TEXT SHOWN:
· · · · · · ·
About a year ago I tried to build a voice-based knowledge management system. You know, the thing everybody wants. The perfect assistant that sits in the corner, takes care of notes and followups like recording action items, conducting further research, linking to resources, and more.

During this process,I distilled some frameworks for thinking about voice-based technology that might be helpful to folks thinking about pursuing this same path. My takeaways about speech boil down to:

  1. How it works.
  2. What it does well.
  3. Where it has limitations.

The ideas in section one will allow you to create your own working model of the technology for nuanced applications of two and three.

How Speech Technology Works

Speech technology involves a long pipeline that takes vibrating air molecules and turns them into computer actions. Each step requires different pieces of technology and has its own quirks.

Think of voice tech not as a monolithic entity but instead a pipeline of different technologies. Recently, deep learning has drastically improved some parts of this pipeline, but others are still using technology from the 90's or before.

States - the current form of the data - are in Bold Processes - what is happening to the data - are in Italics
(1) Sound Waves -> (2) Capture and Digitze -> (3) Digitized Audio -> (4) Automatic Speech Recognition(ASR) / Speech to Text (S2T) -> (5) Words -> (6) Natural Language Processing(NLP) -> (6) Parts of Speech, Topics, etc. -> (7) Logic -> Actions

1. Sound Waves

These are the raw sound waves coming into the device.1

2. Capture and Digitize the Sound

In this step, the audio is physically captured and transformed into digitized audio. It's complicated, but essentially the sound waves vibrate something like an electromagnet or piezoelectric crystal that produces a voltage and an analog-to-digital converter turns that voltage into a digital recording.

There are several factors in sound capture that affect steps further down the pipeline:

  • Number of speakers: more people speaking per capture device makes it more difficult to pick out single voices.
  • Capture Device: quality makes a difference! Phone speakers vs. worn microphones vs. conferencing systems.
  • Sample rates: high sample rates create better data but require much more compute and storage
  • Where the sound real-world noise is coming from: speech recognition on far field audio is harder. Far field audio is audio produced relatively far from the capture device, like someone talking from across a table. It is harder to use for two reasons: the environment affects the sound more and there just aren't as much training data out there.
  • What else is making noise in the same space - environmental noise can kill speech applications.

3. Digitized Audio

This is the audio stored on the computer/server or streaming from a source. If it's being stored, space is a concern, if streaming, speed is a concern.

4+5. Recognize the Speech and Try to Convert into Words

Otherwise known as Speech to Text (S2T) or Automatic Speech Recognition (ASR)

The process of turning the audio into a stream of words (sometimes with punctuation.) Right now every speech application uses this as an intermediate step as opposed to an end-to-end application that does actions based directly on the audio. This is the first step that uses a Deep Network.

Usually it's a two-step process. First a network turns the audio into Phonemes and then classifies blocks of phonemes into words. Some companies like Deepgram work directly with phonemes and never go to words.
· · · · · · ·
Dataset excerpts

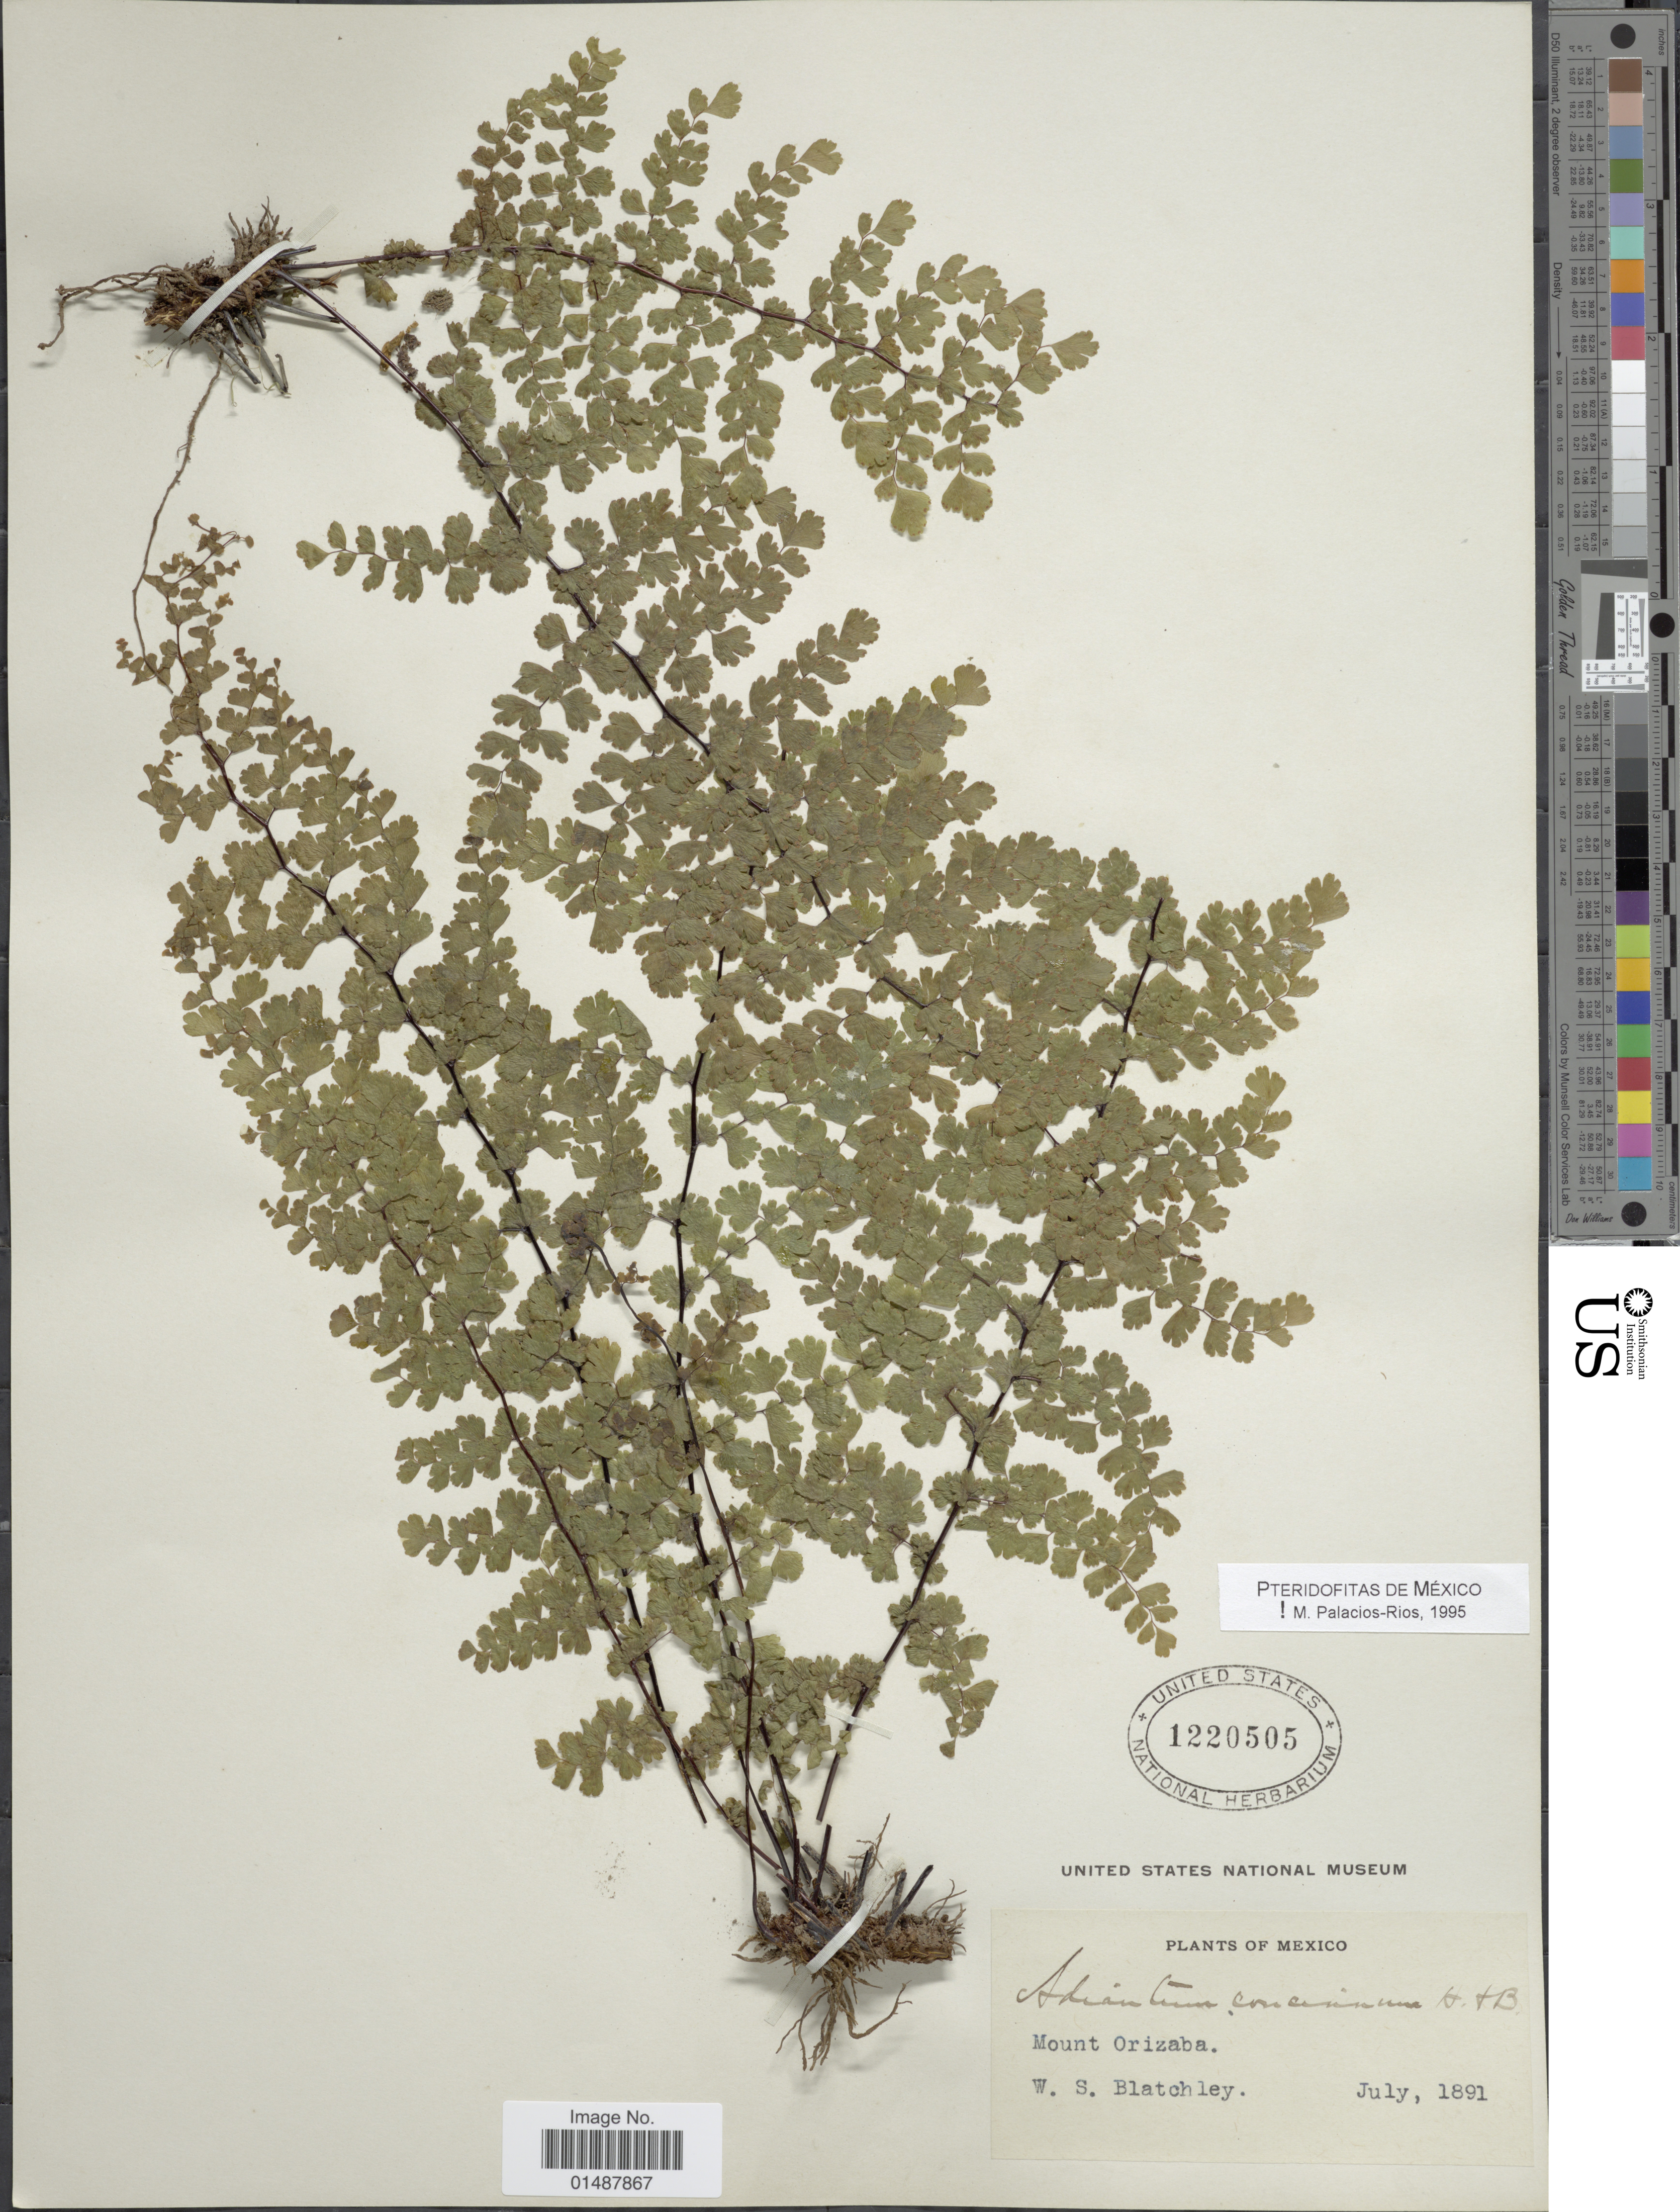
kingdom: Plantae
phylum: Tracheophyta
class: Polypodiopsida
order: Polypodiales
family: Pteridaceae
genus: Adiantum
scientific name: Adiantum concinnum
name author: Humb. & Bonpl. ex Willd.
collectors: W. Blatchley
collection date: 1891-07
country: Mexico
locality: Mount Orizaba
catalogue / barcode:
· · · · · · ·
REQUESTS:
A. Translate this sentence from the speech technology text into Spanish: "Each step requires different pieces of technology and has its own quirks."
B. Pull out the lines of the records from the one containing "collectors: W. Blatchley" through the end of the records, both ends included.
The speech technology text and the records are unrelated materials.

TASK ANSWERS:
A. Cada paso requiere diferentes piezas de tecnología y tiene sus propias peculiaridades.

B.
collectors: W. Blatchley
collection date: 1891-07
country: Mexico
locality: Mount Orizaba
catalogue / barcode:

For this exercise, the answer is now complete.